§ **Extracted records**:
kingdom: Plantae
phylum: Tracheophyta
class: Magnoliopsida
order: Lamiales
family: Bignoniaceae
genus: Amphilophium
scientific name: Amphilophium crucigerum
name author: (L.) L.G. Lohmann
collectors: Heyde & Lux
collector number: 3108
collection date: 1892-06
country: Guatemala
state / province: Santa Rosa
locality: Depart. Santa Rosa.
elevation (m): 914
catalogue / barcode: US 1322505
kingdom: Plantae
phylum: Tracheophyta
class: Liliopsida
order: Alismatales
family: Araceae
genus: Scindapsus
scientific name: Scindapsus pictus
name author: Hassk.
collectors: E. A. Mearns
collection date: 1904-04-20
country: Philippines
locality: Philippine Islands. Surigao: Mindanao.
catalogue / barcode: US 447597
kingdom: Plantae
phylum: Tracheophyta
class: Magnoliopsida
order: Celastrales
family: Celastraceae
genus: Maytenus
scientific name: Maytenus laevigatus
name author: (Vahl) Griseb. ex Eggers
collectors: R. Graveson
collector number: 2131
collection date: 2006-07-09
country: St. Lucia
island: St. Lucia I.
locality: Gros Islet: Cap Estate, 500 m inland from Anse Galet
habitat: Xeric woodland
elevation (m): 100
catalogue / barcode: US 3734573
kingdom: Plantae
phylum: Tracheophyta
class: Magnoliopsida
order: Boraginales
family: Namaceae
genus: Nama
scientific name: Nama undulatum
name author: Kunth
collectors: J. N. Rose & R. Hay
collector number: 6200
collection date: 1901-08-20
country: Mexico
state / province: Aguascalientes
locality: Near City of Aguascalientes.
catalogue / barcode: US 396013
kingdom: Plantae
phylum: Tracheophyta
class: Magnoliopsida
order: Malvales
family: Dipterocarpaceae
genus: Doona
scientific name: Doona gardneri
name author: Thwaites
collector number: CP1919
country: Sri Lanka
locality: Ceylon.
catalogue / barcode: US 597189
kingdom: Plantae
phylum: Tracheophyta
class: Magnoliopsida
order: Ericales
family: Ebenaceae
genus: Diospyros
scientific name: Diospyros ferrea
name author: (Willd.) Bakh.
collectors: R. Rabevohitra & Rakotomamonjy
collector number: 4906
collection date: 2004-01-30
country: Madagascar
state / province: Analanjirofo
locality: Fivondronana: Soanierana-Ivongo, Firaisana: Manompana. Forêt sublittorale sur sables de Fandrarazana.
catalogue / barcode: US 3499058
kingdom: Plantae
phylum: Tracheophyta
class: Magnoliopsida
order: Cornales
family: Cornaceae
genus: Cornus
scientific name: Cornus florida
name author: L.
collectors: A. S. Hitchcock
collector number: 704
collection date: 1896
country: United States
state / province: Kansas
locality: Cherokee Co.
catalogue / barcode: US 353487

§ **Your goal**:
Write out every line of the listing above without changing a single character.

§ **The completed task**:
kingdom: Plantae
phylum: Tracheophyta
class: Magnoliopsida
order: Lamiales
family: Bignoniaceae
genus: Amphilophium
scientific name: Amphilophium crucigerum
name author: (L.) L.G. Lohmann
collectors: Heyde & Lux
collector number: 3108
collection date: 1892-06
country: Guatemala
state / province: Santa Rosa
locality: Depart. Santa Rosa.
elevation (m): 914
catalogue / barcode: US 1322505
kingdom: Plantae
phylum: Tracheophyta
class: Liliopsida
order: Alismatales
family: Araceae
genus: Scindapsus
scientific name: Scindapsus pictus
name author: Hassk.
collectors: E. A. Mearns
collection date: 1904-04-20
country: Philippines
locality: Philippine Islands. Surigao: Mindanao.
catalogue / barcode: US 447597
kingdom: Plantae
phylum: Tracheophyta
class: Magnoliopsida
order: Celastrales
family: Celastraceae
genus: Maytenus
scientific name: Maytenus laevigatus
name author: (Vahl) Griseb. ex Eggers
collectors: R. Graveson
collector number: 2131
collection date: 2006-07-09
country: St. Lucia
island: St. Lucia I.
locality: Gros Islet: Cap Estate, 500 m inland from Anse Galet
habitat: Xeric woodland
elevation (m): 100
catalogue / barcode: US 3734573
kingdom: Plantae
phylum: Tracheophyta
class: Magnoliopsida
order: Boraginales
family: Namaceae
genus: Nama
scientific name: Nama undulatum
name author: Kunth
collectors: J. N. Rose & R. Hay
collector number: 6200
collection date: 1901-08-20
country: Mexico
state / province: Aguascalientes
locality: Near City of Aguascalientes.
catalogue / barcode: US 396013
kingdom: Plantae
phylum: Tracheophyta
class: Magnoliopsida
order: Malvales
family: Dipterocarpaceae
genus: Doona
scientific name: Doona gardneri
name author: Thwaites
collector number: CP1919
country: Sri Lanka
locality: Ceylon.
catalogue / barcode: US 597189
kingdom: Plantae
phylum: Tracheophyta
class: Magnoliopsida
order: Ericales
family: Ebenaceae
genus: Diospyros
scientific name: Diospyros ferrea
name author: (Willd.) Bakh.
collectors: R. Rabevohitra & Rakotomamonjy
collector number: 4906
collection date: 2004-01-30
country: Madagascar
state / province: Analanjirofo
locality: Fivondronana: Soanierana-Ivongo, Firaisana: Manompana. Forêt sublittorale sur sables de Fandrarazana.
catalogue / barcode: US 3499058
kingdom: Plantae
phylum: Tracheophyta
class: Magnoliopsida
order: Cornales
family: Cornaceae
genus: Cornus
scientific name: Cornus florida
name author: L.
collectors: A. S. Hitchcock
collector number: 704
collection date: 1896
country: United States
state / province: Kansas
locality: Cherokee Co.
catalogue / barcode: US 353487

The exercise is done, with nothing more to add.